Quad joint statements have become better at listing each Quad member’s specific security concerns, in addition to the shared concern about China. But the references in Quad statements — to South China Sea, the war in Ukraine, North Korea’s missile and nuclear weapons, the Middle East, Myanmar’s crisis and condemnation of cross border terrorism — do not reflect a shared commitment to dealing with each of the issues together.

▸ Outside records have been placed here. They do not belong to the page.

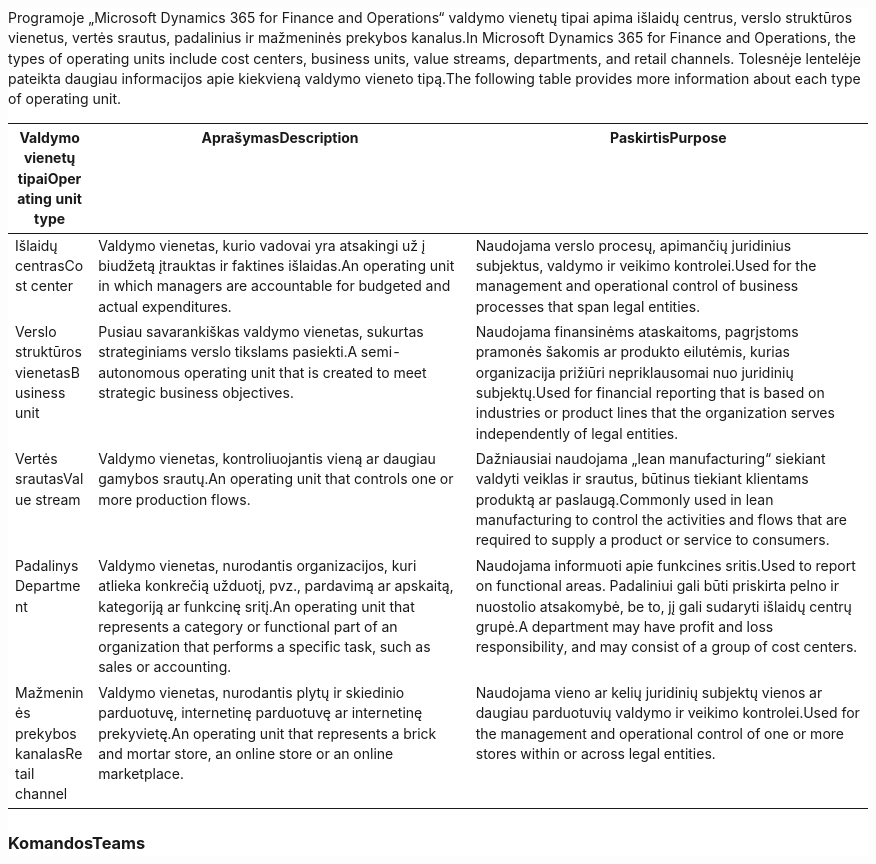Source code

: <span data-ttu-id="cf419-123">Programoje „Microsoft Dynamics 365 for Finance and Operations“ valdymo vienetų tipai apima išlaidų centrus, verslo struktūros vienetus, vertės srautus, padalinius ir mažmeninės prekybos kanalus.</span><span class="sxs-lookup"><span data-stu-id="cf419-123">In Microsoft Dynamics 365 for Finance and Operations, the types of operating units include cost centers, business units, value streams, departments, and retail channels.</span></span> <span data-ttu-id="cf419-124">Tolesnėje lentelėje pateikta daugiau informacijos apie kiekvieną valdymo vieneto tipą.</span><span class="sxs-lookup"><span data-stu-id="cf419-124">The following table provides more information about each type of operating unit.</span></span>

| <span data-ttu-id="cf419-125">Valdymo vienetų tipai</span><span class="sxs-lookup"><span data-stu-id="cf419-125">Operating unit type</span></span> | <span data-ttu-id="cf419-126">Aprašymas</span><span class="sxs-lookup"><span data-stu-id="cf419-126">Description</span></span>         | <span data-ttu-id="cf419-127">Paskirtis</span><span class="sxs-lookup"><span data-stu-id="cf419-127">Purpose</span></span>      |
|---------------------|---------------------|--------------|
| <span data-ttu-id="cf419-128">Išlaidų centras</span><span class="sxs-lookup"><span data-stu-id="cf419-128">Cost center</span></span>         | <span data-ttu-id="cf419-129">Valdymo vienetas, kurio vadovai yra atsakingi už į biudžetą įtrauktas ir faktines išlaidas.</span><span class="sxs-lookup"><span data-stu-id="cf419-129">An operating unit in which managers are accountable for budgeted and actual expenditures.</span></span>                                                      | <span data-ttu-id="cf419-130">Naudojama verslo procesų, apimančių juridinius subjektus, valdymo ir veikimo kontrolei.</span><span class="sxs-lookup"><span data-stu-id="cf419-130">Used for the management and operational control of business processes that span legal entities.</span></span>                                         |
| <span data-ttu-id="cf419-131">Verslo struktūros vienetas</span><span class="sxs-lookup"><span data-stu-id="cf419-131">Business unit</span></span>       | <span data-ttu-id="cf419-132">Pusiau savarankiškas valdymo vienetas, sukurtas strateginiams verslo tikslams pasiekti.</span><span class="sxs-lookup"><span data-stu-id="cf419-132">A semi-autonomous operating unit that is created to meet strategic business objectives.</span></span>                                                        | <span data-ttu-id="cf419-133">Naudojama finansinėms ataskaitoms, pagrįstoms pramonės šakomis ar produkto eilutėmis, kurias organizacija prižiūri nepriklausomai nuo juridinių subjektų.</span><span class="sxs-lookup"><span data-stu-id="cf419-133">Used for financial reporting that is based on industries or product lines that the organization serves independently of legal entities.</span></span> |
| <span data-ttu-id="cf419-134">Vertės srautas</span><span class="sxs-lookup"><span data-stu-id="cf419-134">Value stream</span></span>        | <span data-ttu-id="cf419-135">Valdymo vienetas, kontroliuojantis vieną ar daugiau gamybos srautų.</span><span class="sxs-lookup"><span data-stu-id="cf419-135">An operating unit that controls one or more production flows.</span></span>                                                                                  | <span data-ttu-id="cf419-136">Dažniausiai naudojama „lean manufacturing“ siekiant valdyti veiklas ir srautus, būtinus tiekiant klientams produktą ar paslaugą.</span><span class="sxs-lookup"><span data-stu-id="cf419-136">Commonly used in lean manufacturing to control the activities and flows that are required to supply a product or service to consumers.</span></span>  |
| <span data-ttu-id="cf419-137">Padalinys</span><span class="sxs-lookup"><span data-stu-id="cf419-137">Department</span></span>          | <span data-ttu-id="cf419-138">Valdymo vienetas, nurodantis organizacijos, kuri atlieka konkrečią užduotį, pvz., pardavimą ar apskaitą, kategoriją ar funkcinę sritį.</span><span class="sxs-lookup"><span data-stu-id="cf419-138">An operating unit that represents a category or functional part of an organization that performs a specific task, such as sales or accounting.</span></span> | <span data-ttu-id="cf419-139">Naudojama informuoti apie funkcines sritis.</span><span class="sxs-lookup"><span data-stu-id="cf419-139">Used to report on functional areas.</span></span> <span data-ttu-id="cf419-140">Padaliniui gali būti priskirta pelno ir nuostolio atsakomybė, be to, jį gali sudaryti išlaidų centrų grupė.</span><span class="sxs-lookup"><span data-stu-id="cf419-140">A department may have profit and loss responsibility, and may consist of a group of cost centers.</span></span>   |
| <span data-ttu-id="cf419-141">Mažmeninės prekybos kanalas</span><span class="sxs-lookup"><span data-stu-id="cf419-141">Retail channel</span></span>      | <span data-ttu-id="cf419-142">Valdymo vienetas, nurodantis plytų ir skiedinio parduotuvę, internetinę parduotuvę ar internetinę prekyvietę.</span><span class="sxs-lookup"><span data-stu-id="cf419-142">An operating unit that represents a brick and mortar store, an online store or an online marketplace.</span></span>                                          | <span data-ttu-id="cf419-143">Naudojama vieno ar kelių juridinių subjektų vienos ar daugiau parduotuvių valdymo ir veikimo kontrolei.</span><span class="sxs-lookup"><span data-stu-id="cf419-143">Used for the management and operational control of one or more stores within or across legal entities.</span></span>                                  |

### <a name="teams"></a><span data-ttu-id="cf419-144">Komandos</span><span class="sxs-lookup"><span data-stu-id="cf419-144">Teams</span></span>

The Quadrilateral dialogue has survived changes in leadership in America, Japan and Australia, and is likely to continue irrespective of the upcoming elections in Japan and the U.S. Bipartisan support for this mini-lateral was demonstrated when Congress passed the Strengthening the Quad Act in February of this year, and the establishment of the bipartisan Quad Caucus in September.
But despite frequency of summit meetings and the proliferation of formats in which the leaders of the four countries interact, the Quad is still not the vehicle the U.S. wants it be in confronting China — Foreign Minister Wang Yi derisively dismissed it as “sea foam.”